Objectif:
Mettez à jour l'extrait sur la lutte contre le commerce illicite : reproduisez-le entre "Ainsi, à l’instar" et "et sociétales élémentaires." inclus, en remplaçant "dialogue" par "concertation".

Extrait du document:
# # #
Dans un registre un peu différent puisqu’élargi, la CONECT vient de créer à Tunis le CANTIM, un observatoire contre le commerce illicite similaire à celui de la FFB. CONECT est une organisation syndicale patronale qui rassemble les petites, moyennes et grandes entreprises privées et publiques, locales et étrangères de toutes les régions du pays exerçant dans les différents secteurs de l’économie tunisienne. Le Centre d’action nationale pour la lutte contre les trafics illicites des marchandises (CANTIM) est une task-force dédiée à la lutte contre une concurrence déloyale entretenue durablement par la contrebande nationale et transnationale. Il apporte tout le soutien nécessaire aux adhérents de la CONECT dans les démarches indispensables de partenariat public/privé pour mener ce combat. Il assure également la défense de leurs intérêts professionnels, économiques et sociaux face à ce fléau ainsi que la coordination nécessaire pour performer les actions de lutte anti-trafics illicites. A l’écoute des préoccupations de ses adhérents, il propose toutes les solutions techniques, réglementaires, juridiques nécessaires à l’obtention de résultats concrets, et ce avec toute la réactivité attendue. Cette initiative qui s’attache à suivre les recommandations du Livre blanc des douanes du 18 juin 2014 est le premier modèle africain qui tout ensemble définit les moyens de la pleine participation des entreprises tunisiennes dans la lutte contre la concurrence déloyale, et propose une approche pragmatique et volontariste de l’engagement des entrepreneurs citoyens dans la construction d’une Tunisie plus forte, au moment où celle-ci semble douter.
Ainsi, à l’instar de la FFB ou de la CONECT, la lutte contre le commerce illicite et la concurrence déloyale qui en découle est un tout. L’interdépendance des grands secteurs (agriculture, industrie, distribution), la solidarité des intérêts des diverses catégories sociales qui participent à l’activité économique (patrons, cadres, ouvriers, artisans, exploitants agricoles) sont indiscutables. Il est aussi reconnu que le besoin de dialogue national, mais aussi régional, peut être contagieux si tant est que l’on se donne la peine de le provoquer. Or, le plus souvent, l’organisation et la représentation professionnelles ne tiennent pas compte de ces données économiques et sociétales élémentaires.
# # #
Données enregistrées:
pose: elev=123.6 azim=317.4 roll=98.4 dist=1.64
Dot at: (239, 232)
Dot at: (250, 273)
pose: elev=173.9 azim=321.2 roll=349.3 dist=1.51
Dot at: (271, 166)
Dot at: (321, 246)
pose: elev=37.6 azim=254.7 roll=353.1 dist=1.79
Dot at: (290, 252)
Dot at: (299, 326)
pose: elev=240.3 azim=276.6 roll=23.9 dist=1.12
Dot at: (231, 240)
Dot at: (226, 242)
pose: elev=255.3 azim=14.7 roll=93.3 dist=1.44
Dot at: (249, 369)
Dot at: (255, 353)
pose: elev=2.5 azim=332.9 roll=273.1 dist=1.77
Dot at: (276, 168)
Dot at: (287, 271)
# # #
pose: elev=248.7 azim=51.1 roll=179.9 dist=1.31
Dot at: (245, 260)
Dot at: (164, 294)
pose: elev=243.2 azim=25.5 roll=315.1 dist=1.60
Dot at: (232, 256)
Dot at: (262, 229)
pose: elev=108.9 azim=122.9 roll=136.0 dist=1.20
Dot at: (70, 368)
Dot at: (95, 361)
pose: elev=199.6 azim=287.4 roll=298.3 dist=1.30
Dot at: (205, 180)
# # #
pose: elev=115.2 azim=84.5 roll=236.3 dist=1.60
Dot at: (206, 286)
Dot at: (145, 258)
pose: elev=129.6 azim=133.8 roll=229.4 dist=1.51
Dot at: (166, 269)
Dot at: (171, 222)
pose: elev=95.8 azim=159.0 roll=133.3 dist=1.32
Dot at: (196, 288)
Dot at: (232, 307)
# # #
Résultat complet:
Ainsi, à l’instar de la FFB ou de la CONECT, la lutte contre le commerce illicite et la concurrence déloyale qui en découle est un tout. L’interdépendance des grands secteurs (agriculture, industrie, distribution), la solidarité des intérêts des diverses catégories sociales qui participent à l’activité économique (patrons, cadres, ouvriers, artisans, exploitants agricoles) sont indiscutables. Il est aussi reconnu que le besoin de concertation national, mais aussi régional, peut être contagieux si tant est que l’on se donne la peine de le provoquer. Or, le plus souvent, l’organisation et la représentation professionnelles ne tiennent pas compte de ces données économiques et sociétales élémentaires.